:: TASK DIRECTIONS ::
What is needed is an exact transcription of every record, minus the pictures.

:: Stored data ::
__________________________________________________

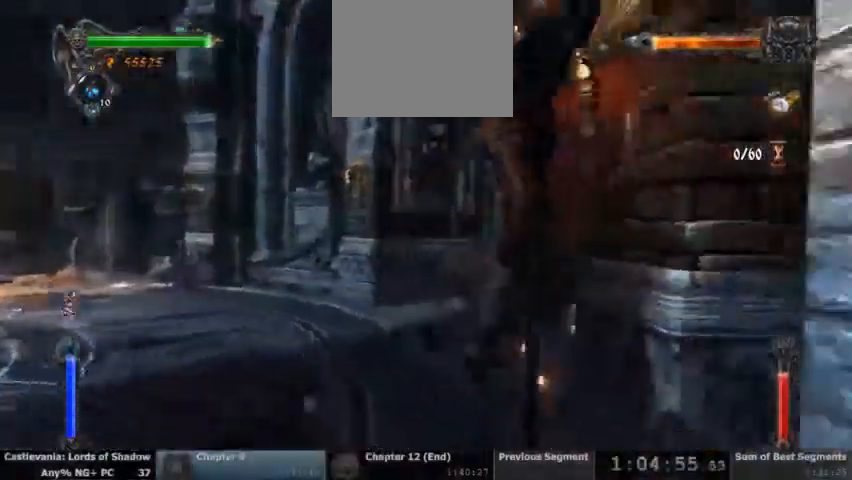
{"dt_ms": 500, "buttons": []}
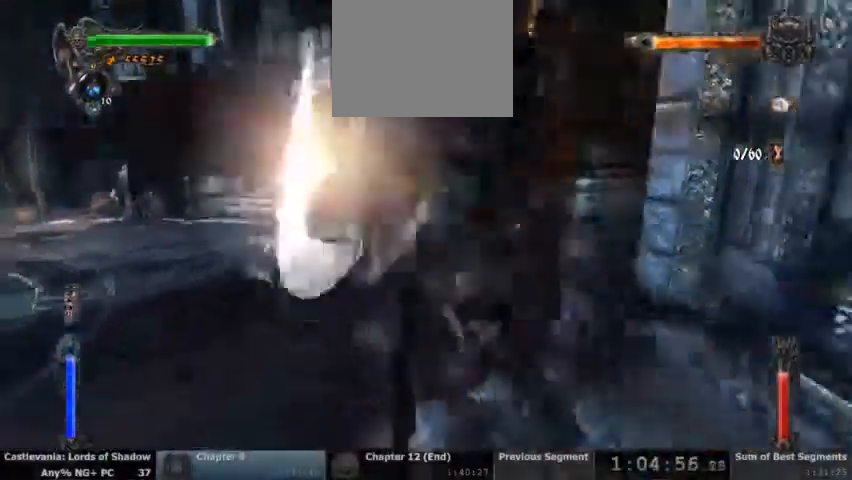
{"dt_ms": 500, "buttons": ["CROSS"], "events": [[467, "CROSS", "down"]]}
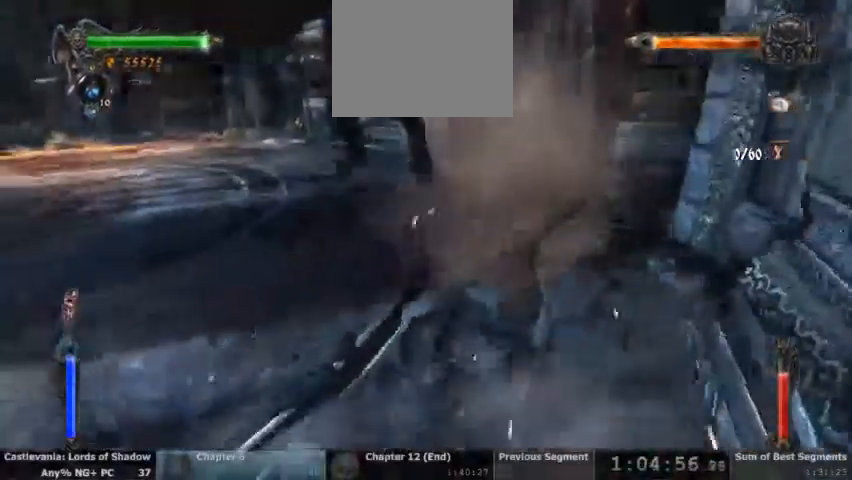
{"dt_ms": 500, "buttons": [], "events": [[100, "CROSS", "up"]]}
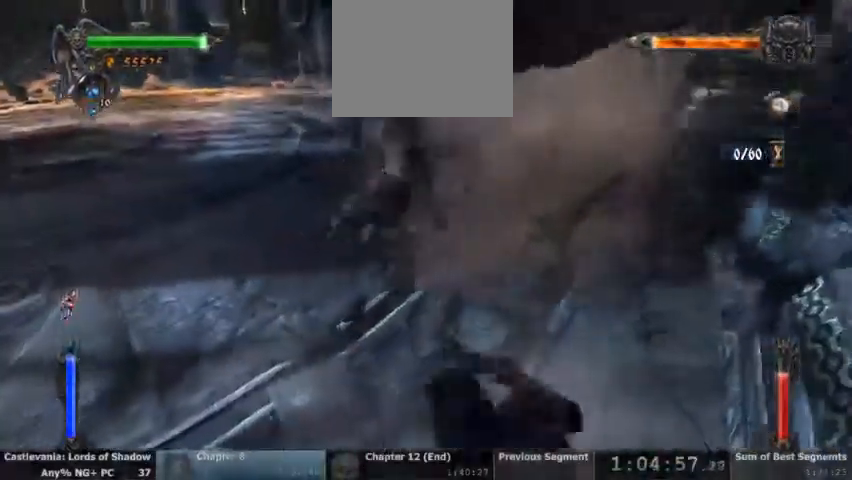
{"dt_ms": 500, "buttons": [], "events": []}
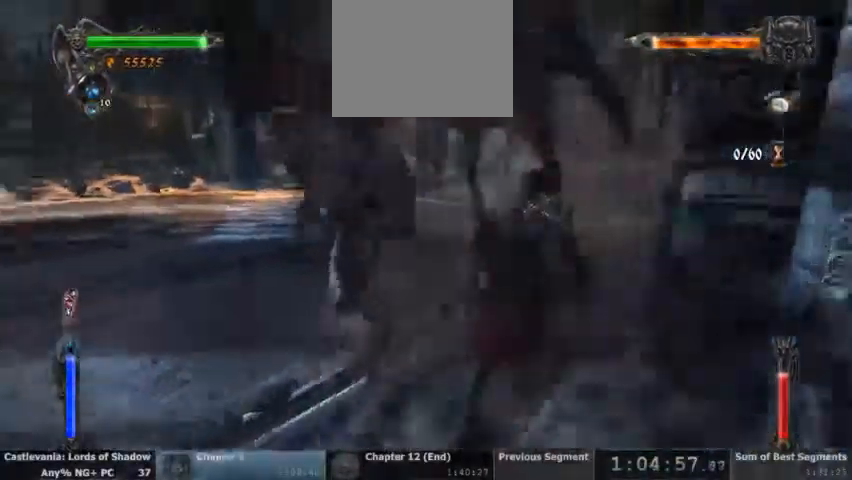
{"dt_ms": 1000, "buttons": ["CROSS"]}
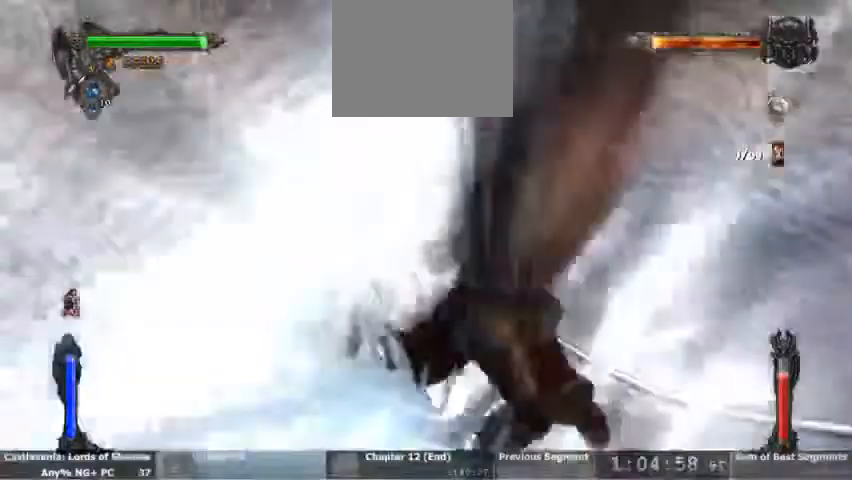
{"dt_ms": 1000, "buttons": ["TRIANGLE", "L2"]}
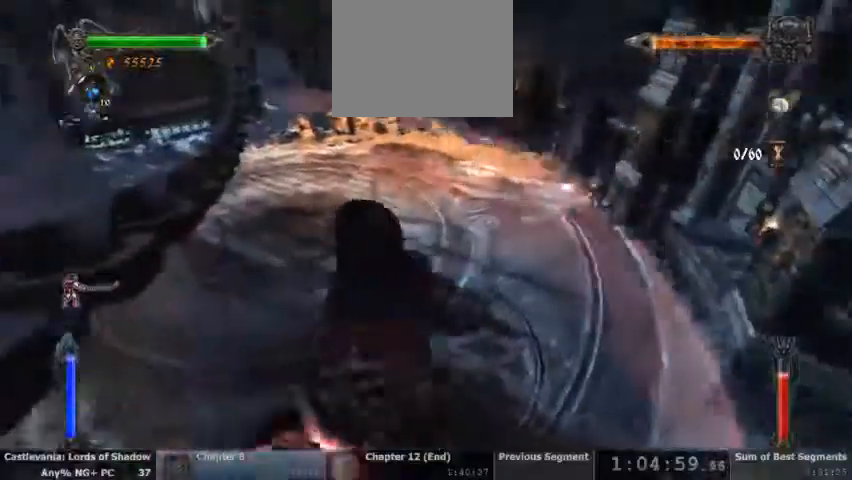
{"dt_ms": 1000, "buttons": ["CIRCLE"]}
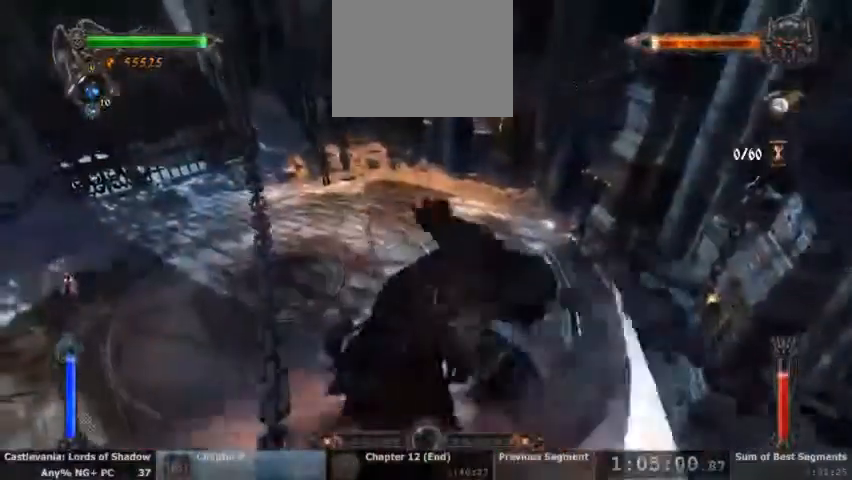
{"dt_ms": 500, "buttons": ["CIRCLE"], "events": [[133, "CIRCLE", "up"], [233, "CIRCLE", "down"], [367, "CIRCLE", "up"], [433, "CIRCLE", "down"]]}
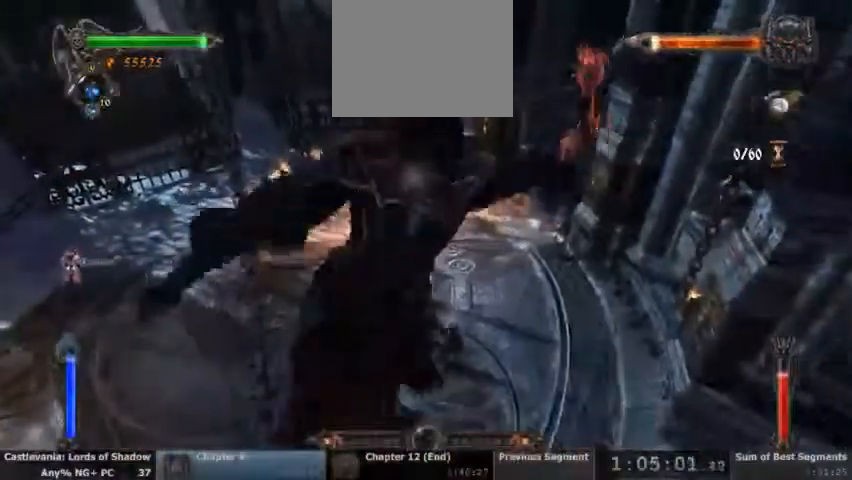
{"dt_ms": 500, "buttons": [], "events": [[67, "CIRCLE", "up"]]}
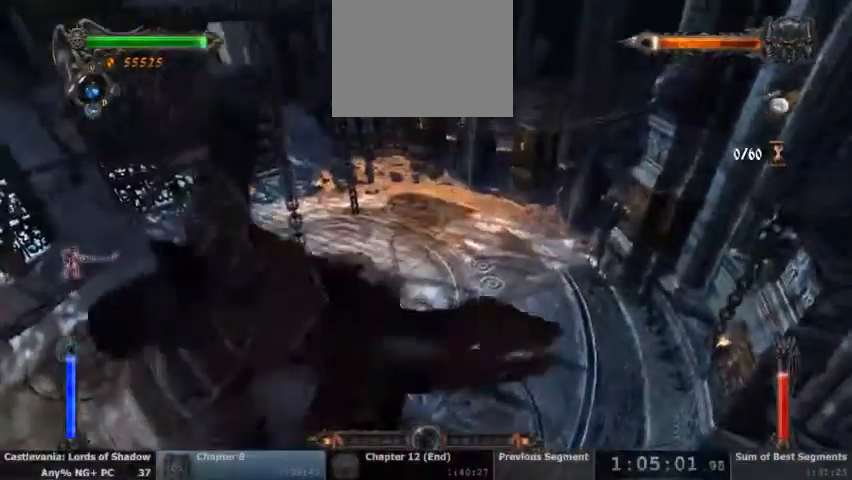
{"dt_ms": 500, "buttons": []}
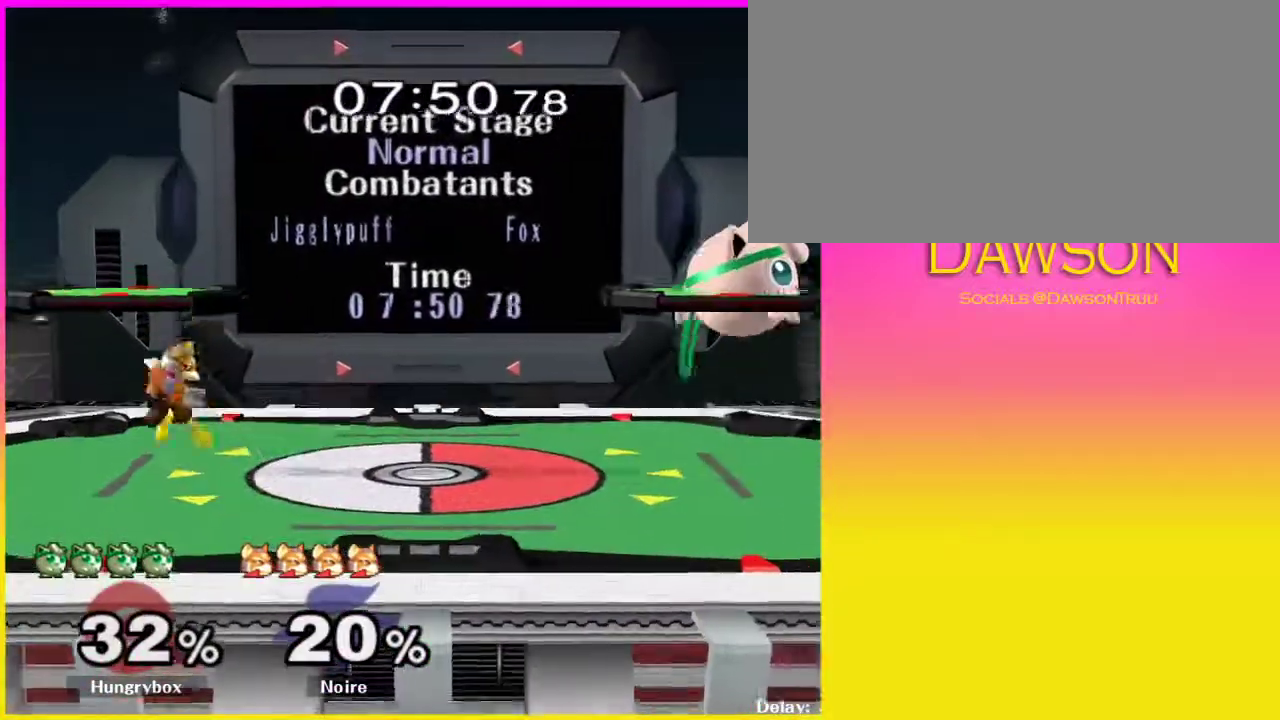
Gameplay with a controller (Nintendo layout); each line is a JSON object with the inputs held at the frame after it (dt_ms = milliseconds from this image to that frame). "events" lists button and stick changes between this image and that frame as [ms after this image, input, new state], when the widget could be followed in between. Not read: L3 R3.
{"dt_ms": 500, "buttons": ["Y", "L1"], "left_stick": "left", "right_stick": "center", "events": [[50, "left_stick", "left"], [67, "Y", "up"], [100, "L1", "down"], [300, "left_stick", "down-left"], [450, "left_stick", "left"], [467, "Y", "down"]]}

__________________________________________________

:: RESPONSE TO THIS TASK ::
{"dt_ms": 500, "buttons": []}
{"dt_ms": 500, "buttons": ["CROSS"], "events": [[467, "CROSS", "down"]]}
{"dt_ms": 500, "buttons": [], "events": [[100, "CROSS", "up"]]}
{"dt_ms": 500, "buttons": [], "events": []}
{"dt_ms": 1000, "buttons": ["CROSS"]}
{"dt_ms": 1000, "buttons": ["TRIANGLE", "L2"]}
{"dt_ms": 1000, "buttons": ["CIRCLE"]}
{"dt_ms": 500, "buttons": ["CIRCLE"], "events": [[133, "CIRCLE", "up"], [233, "CIRCLE", "down"], [367, "CIRCLE", "up"], [433, "CIRCLE", "down"]]}
{"dt_ms": 500, "buttons": [], "events": [[67, "CIRCLE", "up"]]}
{"dt_ms": 500, "buttons": []}
Gameplay with a controller (Nintendo layout); each line is a JSON object with the inputs held at the frame after it (dt_ms = milliseconds from this image to that frame). "events" lists button and stick changes between this image and that frame as [ms after this image, input, new state], when the widget could be followed in between. Not read: L3 R3.
{"dt_ms": 500, "buttons": ["Y", "L1"], "left_stick": "left", "right_stick": "center", "events": [[50, "left_stick", "left"], [67, "Y", "up"], [100, "L1", "down"], [300, "left_stick", "down-left"], [450, "left_stick", "left"], [467, "Y", "down"]]}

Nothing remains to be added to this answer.